Aerial image of the Norderney airfield
Aerial image of the Norderney airfield

Norderney Airport

AirportsEast Frisian IslandsAviation historyLower SaxonyNorderney
4 min read

On a hard winter, when pack ice closes the channel between the East Frisian coast and the island of Norderney, the ferries stop running. The watt freezes over in patches; the seals haul out on broken floes; and a 1,000-meter strip of asphalt near the lighthouse becomes the only practical way on or off the island. Norderney Airport opened in 1970 specifically because the previous airfield had been built badly and the one before that had been turned into vegetable gardens after the war. The current strip has had its bad moments, but it has kept the lights on through forty-five winters.

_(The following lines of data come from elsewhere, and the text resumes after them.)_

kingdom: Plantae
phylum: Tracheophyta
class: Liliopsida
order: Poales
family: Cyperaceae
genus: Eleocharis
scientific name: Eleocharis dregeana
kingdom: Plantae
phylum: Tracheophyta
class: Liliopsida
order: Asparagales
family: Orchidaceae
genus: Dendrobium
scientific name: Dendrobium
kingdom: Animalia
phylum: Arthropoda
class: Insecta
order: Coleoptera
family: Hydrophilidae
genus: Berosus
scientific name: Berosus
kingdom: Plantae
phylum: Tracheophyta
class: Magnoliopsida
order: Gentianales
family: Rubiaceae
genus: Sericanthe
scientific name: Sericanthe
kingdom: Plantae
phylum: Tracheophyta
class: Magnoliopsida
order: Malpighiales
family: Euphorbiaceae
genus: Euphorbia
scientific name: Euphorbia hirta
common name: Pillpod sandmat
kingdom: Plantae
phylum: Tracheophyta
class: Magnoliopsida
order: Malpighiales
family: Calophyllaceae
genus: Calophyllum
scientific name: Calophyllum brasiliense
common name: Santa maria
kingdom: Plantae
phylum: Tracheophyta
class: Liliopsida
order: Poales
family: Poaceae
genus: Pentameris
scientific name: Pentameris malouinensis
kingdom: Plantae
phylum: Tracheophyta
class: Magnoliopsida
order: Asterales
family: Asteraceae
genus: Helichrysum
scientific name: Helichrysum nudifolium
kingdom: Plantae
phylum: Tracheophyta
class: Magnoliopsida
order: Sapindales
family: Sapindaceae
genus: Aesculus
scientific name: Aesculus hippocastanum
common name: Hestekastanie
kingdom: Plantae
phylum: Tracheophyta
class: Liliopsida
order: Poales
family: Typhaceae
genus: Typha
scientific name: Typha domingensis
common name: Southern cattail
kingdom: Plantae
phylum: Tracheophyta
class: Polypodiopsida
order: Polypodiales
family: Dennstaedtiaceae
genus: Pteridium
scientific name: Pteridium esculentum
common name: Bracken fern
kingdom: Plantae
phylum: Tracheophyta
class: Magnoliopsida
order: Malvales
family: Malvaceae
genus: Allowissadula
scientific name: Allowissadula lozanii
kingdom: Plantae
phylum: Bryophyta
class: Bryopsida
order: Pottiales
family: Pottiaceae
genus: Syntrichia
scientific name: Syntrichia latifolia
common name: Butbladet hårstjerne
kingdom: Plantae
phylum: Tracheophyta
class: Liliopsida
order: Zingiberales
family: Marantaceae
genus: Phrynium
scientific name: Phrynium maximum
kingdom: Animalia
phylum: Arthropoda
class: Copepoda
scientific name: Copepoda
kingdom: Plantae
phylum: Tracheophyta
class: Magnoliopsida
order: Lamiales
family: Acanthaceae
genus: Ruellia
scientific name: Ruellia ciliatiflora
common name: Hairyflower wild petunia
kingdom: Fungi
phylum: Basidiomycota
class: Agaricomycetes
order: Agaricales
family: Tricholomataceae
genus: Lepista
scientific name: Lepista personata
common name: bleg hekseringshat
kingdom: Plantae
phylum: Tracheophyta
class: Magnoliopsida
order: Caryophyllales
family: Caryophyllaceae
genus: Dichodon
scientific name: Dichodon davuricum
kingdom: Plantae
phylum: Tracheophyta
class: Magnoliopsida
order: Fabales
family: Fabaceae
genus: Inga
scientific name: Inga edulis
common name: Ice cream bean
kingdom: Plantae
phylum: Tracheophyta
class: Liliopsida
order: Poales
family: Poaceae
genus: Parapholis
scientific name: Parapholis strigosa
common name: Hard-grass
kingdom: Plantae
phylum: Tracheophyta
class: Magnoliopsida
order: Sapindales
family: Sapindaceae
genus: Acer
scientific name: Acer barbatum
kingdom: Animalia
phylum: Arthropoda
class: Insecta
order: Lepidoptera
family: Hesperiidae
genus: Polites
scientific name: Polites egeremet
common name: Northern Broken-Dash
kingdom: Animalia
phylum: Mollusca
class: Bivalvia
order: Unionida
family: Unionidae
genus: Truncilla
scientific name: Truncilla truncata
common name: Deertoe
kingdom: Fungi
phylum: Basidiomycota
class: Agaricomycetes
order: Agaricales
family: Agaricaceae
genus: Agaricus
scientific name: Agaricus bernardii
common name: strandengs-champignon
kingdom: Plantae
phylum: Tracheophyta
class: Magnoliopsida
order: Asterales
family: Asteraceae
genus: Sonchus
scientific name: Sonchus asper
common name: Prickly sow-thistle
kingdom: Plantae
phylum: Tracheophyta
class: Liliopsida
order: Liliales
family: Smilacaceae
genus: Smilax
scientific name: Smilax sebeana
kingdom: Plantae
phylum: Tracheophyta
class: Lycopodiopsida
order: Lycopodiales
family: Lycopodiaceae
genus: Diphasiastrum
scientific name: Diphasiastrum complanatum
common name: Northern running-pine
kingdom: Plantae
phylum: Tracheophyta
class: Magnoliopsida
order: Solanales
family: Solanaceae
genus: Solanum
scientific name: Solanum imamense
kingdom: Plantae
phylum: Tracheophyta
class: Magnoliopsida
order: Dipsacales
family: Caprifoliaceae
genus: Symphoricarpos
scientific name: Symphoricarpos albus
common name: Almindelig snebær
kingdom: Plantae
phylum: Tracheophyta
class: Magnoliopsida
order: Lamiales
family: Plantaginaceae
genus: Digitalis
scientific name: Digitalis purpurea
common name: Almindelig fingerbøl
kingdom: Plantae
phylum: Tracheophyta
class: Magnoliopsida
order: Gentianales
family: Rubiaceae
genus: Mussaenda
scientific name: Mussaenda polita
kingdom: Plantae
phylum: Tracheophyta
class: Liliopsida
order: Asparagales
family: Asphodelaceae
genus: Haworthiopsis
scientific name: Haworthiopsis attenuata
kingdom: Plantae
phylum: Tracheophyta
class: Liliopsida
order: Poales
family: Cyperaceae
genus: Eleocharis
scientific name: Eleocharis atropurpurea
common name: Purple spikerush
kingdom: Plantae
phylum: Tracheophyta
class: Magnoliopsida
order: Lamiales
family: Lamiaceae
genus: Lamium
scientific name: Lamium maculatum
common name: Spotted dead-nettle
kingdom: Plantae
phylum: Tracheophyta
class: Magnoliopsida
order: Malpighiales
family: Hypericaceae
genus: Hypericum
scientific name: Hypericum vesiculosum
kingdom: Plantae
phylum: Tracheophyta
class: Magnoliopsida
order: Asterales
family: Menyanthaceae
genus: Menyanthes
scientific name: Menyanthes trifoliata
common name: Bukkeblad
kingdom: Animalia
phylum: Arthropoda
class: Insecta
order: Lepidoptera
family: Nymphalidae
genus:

Three Airfields, One Lesson

The island's original airfield is now a memory. After the Second World War, it was parceled out as allotments - small gardening plots for residents needing food in lean years. By 1954, a makeshift replacement was put down, but it had problems from the start: wrong wind exposure, prone to flooding, and no room to grow. In 1963, planners began looking for a better site. By 1965 they had picked one - agricultural land near the lighthouse, on the more sheltered south-central part of the island. Construction began in 1968 and finished in 1970. The terminal building opened the same year. In its first full year, the new airport saw thirty daily connections and long-distance routes to Bielefeld, Bremen, Düsseldorf, and Hannover. Twenty-four thousand passengers passed through. For a grass strip on a barrier island, those numbers were not modest.

Asphalt, Lights, and a Citation

In 1974, the runway and taxiways were asphalted - a project that cost 1.8 million Deutschmarks, roughly 700,000 US dollars at the time. The pavement opened the airport to heavier aircraft and forty-eight thousand passengers that year. In 1976, airport lighting went in, and night operations became possible. The same year, a Cessna 500 Citation operated by Ostfriesische Lufttransport made the first jet landing on the island. A Citation is not a long-haul aircraft, but it was a step change in what could routinely fly to Norderney. By 1985 the airport was handling about 30,000 passengers and 152,000 kilograms of freight a year. In 1990, after a terminal overhaul, those numbers climbed to 39,000 passengers and 240,000 kilograms of freight. Then they began to drift down. In 1995 it was 38,948 passengers, and the long slide toward today's reality had begun.

The Quiet Strip

As of 1 March 2025, there are no regular commercial passenger flights to or from Norderney Airport. The strip has not closed - it remains an essential piece of island infrastructure, used by general aviation, air taxi services, and medical flights - but the scheduled carriers have moved on. The economics of a 1,000-meter island runway in an era of high fuel costs and intense competition from the ferry are unforgiving. The ferry from Norddeich takes about an hour and costs less than a quarter of what a seat in a light twin used to cost. So the runway sits, lit at night, mowed in the summer, ready for the next medevac or the next charter group of golfers, and waiting for the next hard winter when the seas freeze and the asphalt becomes once again the only way home.

Why an Island Needs an Airport

Norderney has about 5,850 year-round residents and tens of thousands of summer visitors. The ferry handles most of them most of the time. But islands are islands. When the North Sea throws weather at the East Frisian coast - which it does several times each winter - small craft do not sail and big ferries stay tied up at Norddeich. People still need to leave for hospitals on the mainland. Goods still need to arrive. Emergencies do not check the tide tables. The 1,000 meters of paved runway near the lighthouse exist for those moments. They are not glamorous. They are essential.

From the Air

Norderney Airport (EDWY) sits at 53.71°N, 7.23°E on the south-central part of Norderney island, near the lighthouse and just inland of the dunes. The runway is 1,000 meters long, oriented roughly 08/26, paved and lit. Recommended pattern altitude per local AIP. The airfield is the nearest paved runway for the central East Frisian Islands and handles general aviation, air taxi, and medevac traffic. Watch for migratory birds during seasonal passages - the Wadden Sea is one of Europe's busiest flyways and the airport sits on the southern edge of the protected zone. Best visual reference on approach: the Norderney lighthouse just north of the strip.